[Data records]
┌──
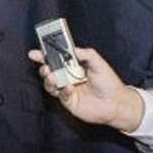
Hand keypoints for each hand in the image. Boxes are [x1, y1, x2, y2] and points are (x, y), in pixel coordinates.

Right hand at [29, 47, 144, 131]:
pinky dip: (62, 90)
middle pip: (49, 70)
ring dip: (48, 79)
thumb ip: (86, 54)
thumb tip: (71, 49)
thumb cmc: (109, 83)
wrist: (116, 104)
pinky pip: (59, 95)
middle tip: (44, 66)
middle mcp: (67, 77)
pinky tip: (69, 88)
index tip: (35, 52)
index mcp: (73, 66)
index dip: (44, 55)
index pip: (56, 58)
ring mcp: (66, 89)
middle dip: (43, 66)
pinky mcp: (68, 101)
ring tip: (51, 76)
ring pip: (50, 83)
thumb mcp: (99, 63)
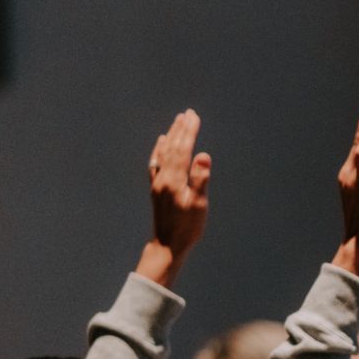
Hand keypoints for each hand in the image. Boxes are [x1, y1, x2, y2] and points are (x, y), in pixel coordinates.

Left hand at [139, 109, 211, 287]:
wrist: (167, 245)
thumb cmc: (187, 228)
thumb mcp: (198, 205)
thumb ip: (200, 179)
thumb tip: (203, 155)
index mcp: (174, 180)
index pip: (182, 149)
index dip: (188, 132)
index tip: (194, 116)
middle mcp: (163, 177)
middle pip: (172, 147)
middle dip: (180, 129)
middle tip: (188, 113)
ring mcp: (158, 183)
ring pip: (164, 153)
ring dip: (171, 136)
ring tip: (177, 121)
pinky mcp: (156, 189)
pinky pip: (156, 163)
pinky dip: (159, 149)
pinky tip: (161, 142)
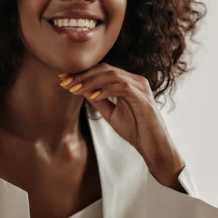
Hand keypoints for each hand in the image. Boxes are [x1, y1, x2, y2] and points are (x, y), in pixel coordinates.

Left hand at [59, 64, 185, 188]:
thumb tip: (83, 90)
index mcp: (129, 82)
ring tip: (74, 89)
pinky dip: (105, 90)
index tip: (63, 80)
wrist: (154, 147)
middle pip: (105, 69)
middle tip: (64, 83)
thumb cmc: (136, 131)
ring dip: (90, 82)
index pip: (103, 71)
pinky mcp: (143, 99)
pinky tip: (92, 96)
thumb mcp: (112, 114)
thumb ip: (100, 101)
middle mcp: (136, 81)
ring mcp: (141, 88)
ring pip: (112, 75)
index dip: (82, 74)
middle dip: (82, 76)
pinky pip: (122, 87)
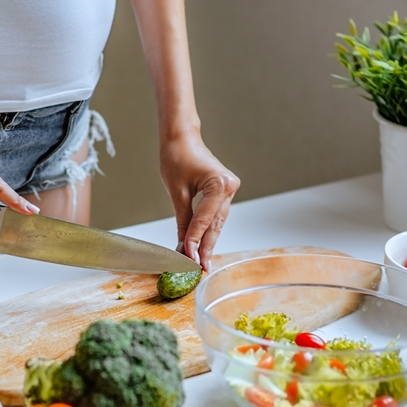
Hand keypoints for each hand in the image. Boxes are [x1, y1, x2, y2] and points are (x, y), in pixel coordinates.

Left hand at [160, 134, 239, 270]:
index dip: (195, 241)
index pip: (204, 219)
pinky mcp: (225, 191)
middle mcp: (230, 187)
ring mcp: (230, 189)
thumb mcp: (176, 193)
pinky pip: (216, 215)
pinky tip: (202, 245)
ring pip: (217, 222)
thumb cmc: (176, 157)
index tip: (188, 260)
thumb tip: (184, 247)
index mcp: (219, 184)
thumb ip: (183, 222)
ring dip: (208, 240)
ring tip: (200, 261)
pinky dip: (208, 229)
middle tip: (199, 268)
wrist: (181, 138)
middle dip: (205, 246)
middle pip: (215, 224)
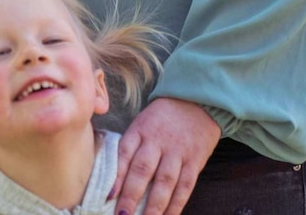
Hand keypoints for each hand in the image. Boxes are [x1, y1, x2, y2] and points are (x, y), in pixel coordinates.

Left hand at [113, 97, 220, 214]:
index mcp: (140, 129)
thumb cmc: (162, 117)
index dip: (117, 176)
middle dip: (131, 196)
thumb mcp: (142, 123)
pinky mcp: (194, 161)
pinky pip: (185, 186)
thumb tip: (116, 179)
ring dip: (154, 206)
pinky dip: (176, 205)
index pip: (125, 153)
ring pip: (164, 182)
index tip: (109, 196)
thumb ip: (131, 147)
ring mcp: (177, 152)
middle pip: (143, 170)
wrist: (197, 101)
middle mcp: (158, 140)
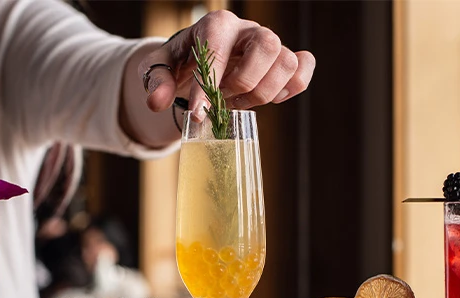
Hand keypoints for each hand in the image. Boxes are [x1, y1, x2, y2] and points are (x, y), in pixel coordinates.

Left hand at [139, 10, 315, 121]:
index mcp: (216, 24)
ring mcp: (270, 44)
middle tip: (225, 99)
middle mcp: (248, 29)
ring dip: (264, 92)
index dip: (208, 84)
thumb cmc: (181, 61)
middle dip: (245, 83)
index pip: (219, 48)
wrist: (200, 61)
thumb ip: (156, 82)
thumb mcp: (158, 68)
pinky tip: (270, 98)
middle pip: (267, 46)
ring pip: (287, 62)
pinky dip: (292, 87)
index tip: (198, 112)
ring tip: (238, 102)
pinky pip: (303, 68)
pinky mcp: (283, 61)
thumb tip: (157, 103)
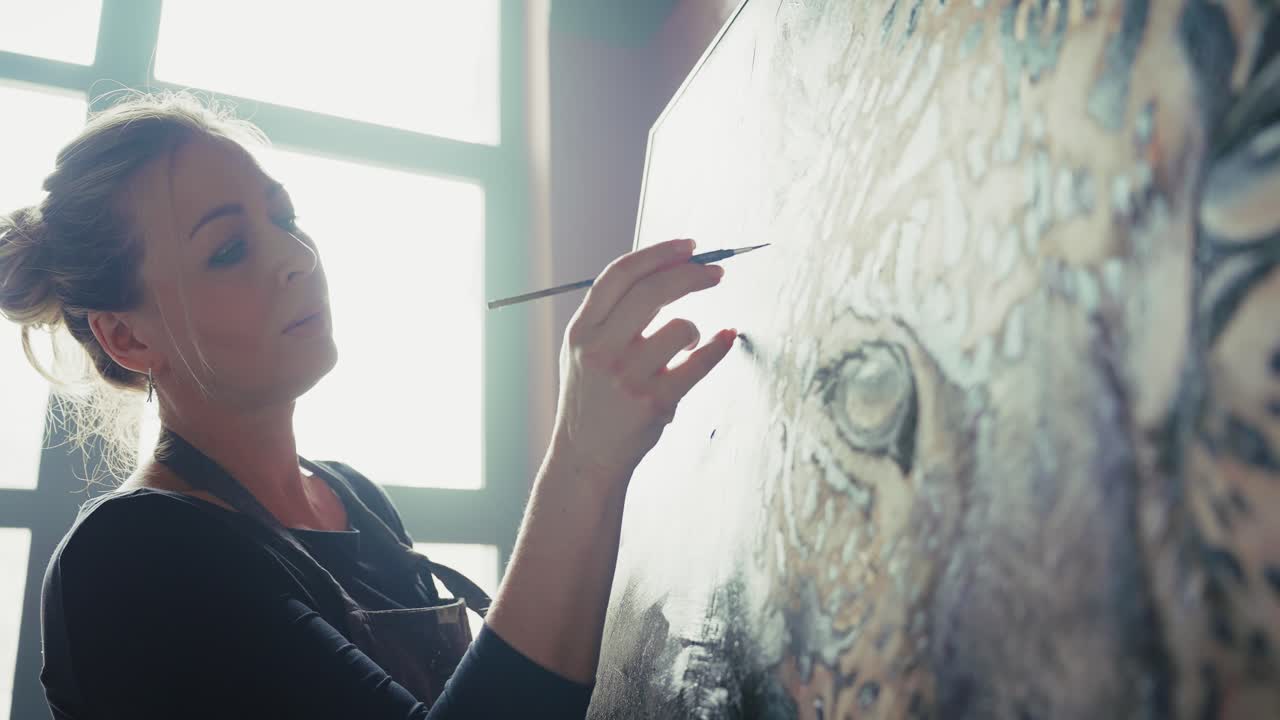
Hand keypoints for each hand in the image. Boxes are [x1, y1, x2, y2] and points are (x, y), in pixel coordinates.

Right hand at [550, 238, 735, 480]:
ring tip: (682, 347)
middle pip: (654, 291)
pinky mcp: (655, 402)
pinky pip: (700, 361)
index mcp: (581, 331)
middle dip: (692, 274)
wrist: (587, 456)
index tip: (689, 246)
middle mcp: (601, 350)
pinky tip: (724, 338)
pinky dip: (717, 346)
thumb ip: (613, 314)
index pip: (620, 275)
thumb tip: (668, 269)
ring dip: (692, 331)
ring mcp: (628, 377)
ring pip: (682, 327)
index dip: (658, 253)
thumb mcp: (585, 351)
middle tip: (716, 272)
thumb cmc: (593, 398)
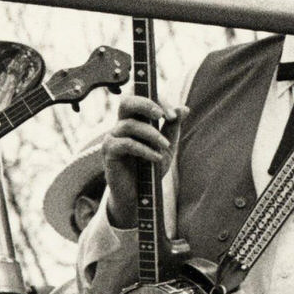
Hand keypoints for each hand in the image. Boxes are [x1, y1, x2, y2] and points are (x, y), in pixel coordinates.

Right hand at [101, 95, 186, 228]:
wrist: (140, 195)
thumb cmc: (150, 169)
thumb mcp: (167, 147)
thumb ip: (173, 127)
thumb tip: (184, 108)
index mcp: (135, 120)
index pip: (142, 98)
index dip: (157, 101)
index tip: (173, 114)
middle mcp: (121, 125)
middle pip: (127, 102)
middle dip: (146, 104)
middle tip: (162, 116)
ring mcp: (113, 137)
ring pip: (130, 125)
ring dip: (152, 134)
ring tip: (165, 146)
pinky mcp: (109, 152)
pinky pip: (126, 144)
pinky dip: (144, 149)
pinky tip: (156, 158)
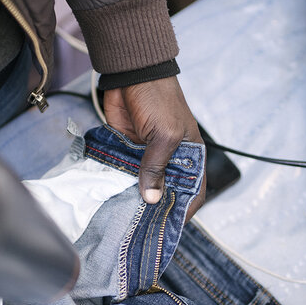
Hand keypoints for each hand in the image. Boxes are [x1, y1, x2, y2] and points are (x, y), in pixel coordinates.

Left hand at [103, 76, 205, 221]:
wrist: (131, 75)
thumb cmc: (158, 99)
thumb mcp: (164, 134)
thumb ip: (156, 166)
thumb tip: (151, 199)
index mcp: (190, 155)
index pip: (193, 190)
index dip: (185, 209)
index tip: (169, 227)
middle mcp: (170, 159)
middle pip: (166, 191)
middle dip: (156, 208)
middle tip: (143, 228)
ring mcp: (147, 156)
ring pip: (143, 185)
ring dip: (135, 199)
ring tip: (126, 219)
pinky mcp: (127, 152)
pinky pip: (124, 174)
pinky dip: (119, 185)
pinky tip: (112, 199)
└──
• [PROBLEM TO WORK ON]
Each record above must be set down again unchanged, with its pictures left out.

• [RESPONSE TO THE EXERCISE]
Hand keypoints for each hand in the image. Boxes are [x1, y1, x2, y2] and points are (x, y), in pixel coordinates.

Right hand at [29, 47, 144, 131]:
pinky dip: (62, 90)
middle pip: (49, 70)
ring dip: (48, 79)
thumb ip: (86, 54)
thumb tip: (71, 49)
thumb cmc: (109, 83)
wrist: (116, 104)
pinky pip: (59, 95)
middle tip: (44, 66)
middle mcp: (67, 77)
pinky tip: (69, 88)
index tip: (35, 52)
index mcp: (73, 66)
index dip: (44, 55)
index pip: (56, 58)
ring mcp: (66, 89)
middle dip: (43, 66)
pinky mcp: (68, 101)
ring tip: (51, 76)
ring pip: (50, 83)
thumb mcp: (99, 63)
Hand keypoints for each hand in the image. Boxes are [x1, y1, x2, y2] and points are (x, y), in pixel coordinates.

Left hand at [139, 109, 211, 287]:
wrist: (167, 245)
thumb cmc: (187, 228)
thumb mcp: (198, 205)
thumb ip: (200, 179)
thumb tip: (203, 155)
index mcp: (174, 180)
index pip: (182, 149)
index dip: (188, 132)
index tip: (194, 116)
middle mcp: (163, 177)
middle pip: (172, 147)
middle dip: (180, 129)
middle tip: (188, 113)
ring mcp: (158, 183)
ring pip: (164, 153)
ring dip: (171, 136)
ring tip: (177, 121)
pinky mcp: (156, 189)
pinky pip: (156, 163)
pinky dip: (159, 149)
pinky tip: (161, 142)
Hand keypoints for each hand in the image. Boxes are [x1, y1, x2, y2] and points are (x, y), in pixel coordinates.

Left hand at [59, 64, 185, 188]:
thumb tip: (83, 90)
index mcp: (129, 82)
ring tip: (74, 89)
pinky dip: (105, 90)
index tip: (63, 80)
wrist: (154, 147)
middle pip: (105, 69)
middle tip: (64, 83)
thumb cmc: (136, 131)
ring dip: (90, 82)
index pip: (103, 71)
pinky mcp: (143, 99)
pinky tip: (92, 96)
thumb mcp: (112, 114)
thumb ip: (100, 101)
middle mcp: (136, 81)
ring mcp: (141, 88)
ring pip: (112, 75)
index dip: (82, 74)
middle dip: (82, 76)
pinky pip: (122, 87)
Hand keypoints for each hand in the image. Boxes are [x1, y1, x2, y2] and points are (x, y), in pixel coordinates.

Left hand at [160, 134, 239, 270]:
index dip: (195, 241)
index pip: (204, 219)
pinky mcp: (225, 191)
middle mcp: (230, 187)
ring mcp: (230, 189)
thumb mcp: (176, 193)
pinky pip: (216, 215)
pinky tip: (202, 245)
ring pip: (217, 222)
thumb cmc: (176, 157)
index tip: (188, 260)
thumb tip: (184, 247)
index mcp: (219, 184)
thumb ip: (183, 222)
ring dip: (208, 240)
ring tip: (200, 261)
pinky dip: (208, 229)
middle tip: (199, 268)
wrist: (181, 138)
middle dip: (205, 246)
middle pip: (215, 224)
Hand keypoints for each hand in the image. Boxes are [x1, y1, x2, y2] and points are (x, y), in pixel coordinates.

Left hand at [113, 97, 220, 214]:
index mcp: (140, 129)
thumb cmc: (162, 117)
index dip: (117, 176)
middle dip: (131, 196)
thumb mcp: (142, 123)
pinky mcp: (194, 161)
pinky pip: (185, 186)
thumb tip: (116, 179)
ring dip: (154, 206)
pinky dip: (176, 205)
index pip: (125, 153)
ring pip: (164, 182)
index tip: (109, 196)
thumb ip: (131, 147)
ring mcp: (177, 152)
middle pip: (143, 170)
wrist: (197, 101)
middle mcp: (158, 140)
Hand keypoints for each hand in the image. Boxes are [x1, y1, x2, y2] and points are (x, y), in pixel coordinates.

Left hand at [139, 10, 315, 121]:
index mcp: (216, 24)
ring mcp: (270, 44)
middle tip: (225, 99)
middle mcp: (248, 29)
ring dip: (264, 92)
index dip: (208, 84)
thumb cmc: (181, 61)
middle dip: (245, 83)
index pip: (219, 48)
wrist: (200, 61)
thumb ip: (156, 82)
thumb mcp: (158, 68)
pinky tip: (270, 98)
middle pip: (267, 46)
ring pip: (287, 62)
pinky dip: (292, 87)
index tip: (198, 112)
ring tip: (238, 102)
pinky pip: (303, 68)
pinky mcp: (283, 61)
thumb tip: (157, 103)
Hand keypoints for each hand in the image. Boxes are [x1, y1, x2, y2] and points are (x, y), in pixel coordinates.

Right hand at [550, 238, 735, 480]:
ring tip: (682, 347)
middle pip: (654, 291)
pinky mcp: (655, 402)
pinky pip: (700, 361)
index mcp: (581, 331)
middle dip: (692, 274)
wrist: (587, 456)
index tip: (689, 246)
middle mcp: (601, 350)
pinky tip: (724, 338)
pinky dip: (717, 346)
thumb ip: (613, 314)
index pip: (620, 275)
thumb tip: (668, 269)
ring dip: (692, 331)
ring mcp: (628, 377)
ring pip: (682, 327)
index dip: (658, 253)
thumb mcp: (585, 351)
middle tip: (716, 272)
thumb cmc: (593, 398)
Hand keypoints for each hand in the image. Boxes are [x1, y1, x2, y2] and points are (x, y), in pixel coordinates.

Right hand at [101, 95, 186, 228]:
wrist: (140, 195)
thumb cmc: (150, 169)
thumb mcp: (167, 147)
thumb ip: (173, 127)
thumb tip: (184, 108)
index mcp: (135, 120)
index pip: (142, 98)
index dip: (157, 101)
index tip: (173, 114)
middle mcp: (121, 125)
middle pip: (127, 102)
middle dip: (146, 104)
middle tip: (162, 116)
ring mcp: (113, 137)
ring pip: (130, 125)
ring dip: (152, 134)
ring tip: (165, 146)
pinky mcp: (109, 152)
pinky pip: (126, 144)
pinky dip: (144, 149)
pinky tip: (156, 158)
Hand keypoints for each hand in the image. Boxes are [x1, y1, x2, y2] and points are (x, y), in pixel coordinates.

Left hand at [103, 76, 205, 221]:
wrist: (131, 75)
thumb cmc: (158, 99)
thumb mcp: (164, 134)
thumb ip: (156, 166)
thumb tip: (151, 199)
index mcp: (190, 155)
index pip: (193, 190)
index dip: (185, 209)
index tip: (169, 227)
middle mcp: (170, 159)
middle pip: (166, 191)
middle dip: (156, 208)
middle tip: (143, 228)
ring mcp: (147, 156)
ring pip: (143, 185)
ring dip: (135, 199)
ring tip: (126, 219)
pinky mcp: (127, 152)
pinky pip: (124, 174)
pinky dip: (119, 185)
pinky tip: (112, 199)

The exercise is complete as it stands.